All the federal regulatory authorities established by federal law are enumerated at entry no 6 in the FLL-II. The FLL-II is governed by Article 154 of the Constitution which reads: “The Council [of Common Interests] shall formulate and regulate policies in relation to matters in Part II of the Federal Legislative List and shall exercise supervision and control over related institutions.”

The government claims that it has made the decision within the lawful executive authority of the prime minister in line with the rules of business; while opposition terms it an ‘unconstitutional act’ violating the intent of legislatures reflected through the consensus-based 18th Constitutional Amendment.

‘Regulate’, ‘supervise’ and ‘control’ are the key three words used in this Article which re-defined the jurisdictional outreach of the CCI. The intent of legislatures behind these words is conceivably understood by giving the policy, regulatory and supervisory control of the subjects mentioned in FLL-II to the CCI which is represented by five governments through the prime minister and chief ministers.

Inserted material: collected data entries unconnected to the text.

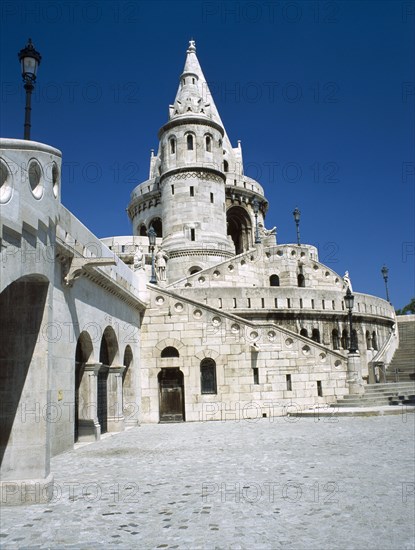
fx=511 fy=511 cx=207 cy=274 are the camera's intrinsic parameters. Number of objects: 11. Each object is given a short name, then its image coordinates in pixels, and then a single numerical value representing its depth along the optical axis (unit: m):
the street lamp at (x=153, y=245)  30.16
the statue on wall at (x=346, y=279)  32.52
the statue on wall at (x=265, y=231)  43.73
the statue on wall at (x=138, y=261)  20.69
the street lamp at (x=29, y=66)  9.52
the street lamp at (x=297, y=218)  38.25
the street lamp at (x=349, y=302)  23.12
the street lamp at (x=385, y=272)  43.34
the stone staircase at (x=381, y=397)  20.45
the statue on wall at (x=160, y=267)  27.25
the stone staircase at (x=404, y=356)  26.34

The case in question appears to be the violation of Article 154 as the prime minister issued a unilateral direction on the subject which does not fall within the exclusive executive domain of the federal government per se. Being enumerated in the FLL-II, the regulatory authorities become the subject of joint decision-making with meaningful input from provinces. And this was not complied with in the current case of reallocation of regulatory authorities, therefor, the decision lacks constitutional support.

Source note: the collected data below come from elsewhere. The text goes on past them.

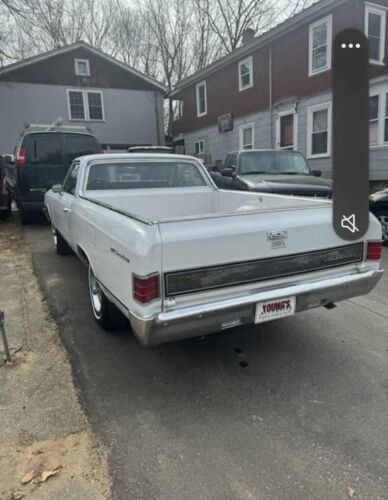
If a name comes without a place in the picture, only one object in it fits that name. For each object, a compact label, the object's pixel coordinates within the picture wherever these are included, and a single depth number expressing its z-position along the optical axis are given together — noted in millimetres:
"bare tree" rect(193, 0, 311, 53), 26359
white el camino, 2464
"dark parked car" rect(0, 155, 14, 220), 10352
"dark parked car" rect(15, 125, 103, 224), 9000
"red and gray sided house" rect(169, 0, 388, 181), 12891
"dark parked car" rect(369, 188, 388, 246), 7105
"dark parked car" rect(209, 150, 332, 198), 7996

On the other hand, the government’s spokespersons claim that the memorandum was issued according to rules of business of the federal government. “It had been happening time and again in the past and there is nothing out of ordinary in this memorandum,” a government representative explained.

The existing rule of business, however, does not correspond to the spirit of the 18th Amendment with special reference to Article 154 (related to CCI). Fundamentally, the innovation introduced in the form of CCI goes beyond the federal government-heavy decisions making.

The current conflict of interpretation stems from the absence of subordinate legislation and subsequent institutional mechanisms of regulating joint-decision making. These anomalies need to be ratified and RoB needs to be amended in line with the key changes introduced by the 18th Amendment, particularly with reference to the subjects falling within the domain of joint-decision making through CCI.

At political level, this necessitates a culture of shared responsibility and joint decision-making between the federal government and provinces. Some key subjects enlisted in the Federal Legislative List-II need to be studied in order to determine as to how the policy, regulatory and supervisory control of these subjects can be governed by the CCI under the framework of shared responsibility and joint control.

Provincial representations in the federal regulatory authorities and mechanism for joint management of electricity, ports, national planning supervision and public debt; and defining standards in higher education are some critical issues which need in-depth policy debates and appropriate decisions. Provincial representation in the management boards of federal entities was demanded by the government of Khyber Pakhtunkhwa, which was supported by other provinces also.

This demand was based on a pro-active interpretation of entry three of the Federal Legislative List II. The matter is yet undecided but presents another example of contest on provincial rights. Due to the absence of the subordinate legislation, both the federal and provincial governments have been claiming authority over decisions related to oil and gas exploration.

Appropriate steps should be taken to develop the institutional design and establish an independent secretariat of the Council of Common Interests (CCI) as provided by the 18th Amendment. The CCI Secretariat should have equal provincial representation in the functioning and management thereof representing all stakeholders’ interests and interpretations on contentious issues like control on regulatory authorities.

Citation: Bhatti,Amjad. Constitutionality of regulatory authorities. The News on Sunday, January 8, 2017.